To further investigate the role of the six XRE/DUF397 systems selected (SCO2246/45, SCO2253/52, SCO4176/77, SCO4678/79, SCO6236/35, and SCO7615/16) both genes of each system were deleted in S. coelicolor M145 using the CRISPR-Cas9 system (Tong et al., 2015; see Materials and methods).

Deletions were obtained in all systems except for the gene pair SCO4176/77, as it was not possible to obtain deletion mutants even after several attempts. The mutants of the other five systems were verified by PCR (Supplementary Figures S7–S11) and their phenotypes were analyzed. Drops containing 5 × 10⁵ spores were inoculated on five different solid media (R2YE, LB, NMMP, YEPD, and MSA), and their development and the production of colored antibiotics were monitored for 7 days (Figure 5).

The ∆SCO2246/45 mutant did not show any relevant phenotypic differences on any of the culture media tested (Figure 5A).

The ∆SCO2253/52 mutant showed a drastic reduction in ACT production when grown on R2YE and YEPD. Also, on YEPD there was a clear delay in the development of aerial mycelium. Conversely, this mutant presented a small increase in ACT production on NMMP (Figure 5B).

On the other hand, the ∆SCO4678/79 mutant did not show any clear phenotypic differences on R2YE, while on LB and NMMP more ACT was produced after 5 days. This increase in ACT production was also observed on YEPD on day 7 (Figure 5C).

Likewise, the ∆SCO6236/35 mutant did not show any clear phenotypic differences on the R2YE, LB, YEPD, or MSA media; however, on NMMP it produced more ACT than the wild type, the difference being much clearer on day 7 (Figure 5D).

Finally, the ∆SCO7615/16 mutant showed a different phenotype on each of the media used.
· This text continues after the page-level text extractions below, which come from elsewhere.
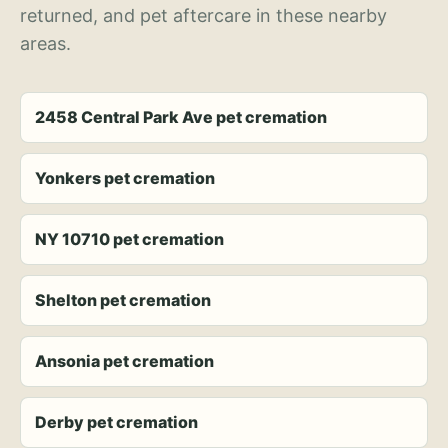
returned, and pet aftercare in these nearby
areas.
2458 Central Park Ave pet cremation
Yonkers pet cremation
NY 10710 pet cremation
Shelton pet cremation
Ansonia pet cremation
Derby pet cremation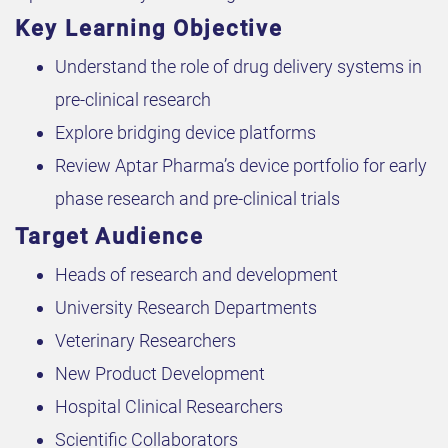
Key Learning Objective
Understand the role of drug delivery systems in
pre-clinical research
Explore bridging device platforms
Review Aptar Pharma’s device portfolio for early
phase research and pre-clinical trials
Target Audience
Heads of research and development
University Research Departments
Veterinary Researchers
New Product Development
Hospital Clinical Researchers
Scientific Collaborators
On R2YE and YEPD, a bald phenotype was observed, even after 7 days, with little or no ACT production, as compared to the wild-type strain. On LB medium, lower production of ACT was also observed although the spores produced aerial mycelium. However, on NMMP medium, the mutant produced a greater amount of ACT. Finally, on MSA medium, the mutant produced more ACT and pigments than the wild-type strain (Figure 5E).
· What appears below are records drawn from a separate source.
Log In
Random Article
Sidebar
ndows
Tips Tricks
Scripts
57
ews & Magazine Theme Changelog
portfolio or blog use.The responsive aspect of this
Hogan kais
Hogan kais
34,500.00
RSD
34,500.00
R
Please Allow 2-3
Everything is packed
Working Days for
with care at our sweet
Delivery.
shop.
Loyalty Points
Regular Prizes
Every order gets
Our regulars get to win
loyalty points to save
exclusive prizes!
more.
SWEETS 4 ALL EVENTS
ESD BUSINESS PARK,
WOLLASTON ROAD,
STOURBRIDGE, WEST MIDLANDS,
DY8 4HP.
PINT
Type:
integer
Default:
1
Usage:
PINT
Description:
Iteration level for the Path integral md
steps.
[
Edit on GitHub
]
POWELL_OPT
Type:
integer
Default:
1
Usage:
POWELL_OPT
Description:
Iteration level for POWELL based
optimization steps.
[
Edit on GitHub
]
The complementation of these mutant strains was carried out using the integrative plasmid pKC796 harboring the corresponding deleted genes for each case. The phenotypic assays were carried out on those mutants which had the most dramatic differences compared to the wild-type strain; ∆SC2253/52, ∆SCO4678/79 and ∆SCO7615/16. The cultures were done on the medium on which was observed the strongest differences between the mutant and wild type strain. As shown in Figure 6, there were complementation of the phenotypes presented by the mutants ∆SCO2253/52 on YEPD medium, and those of the ∆SCO4678/79 and ∆SCO7615/16 on R2YE. Based on these results, it was concluded that the deletion of these genes was responsible for the phenotypes observed.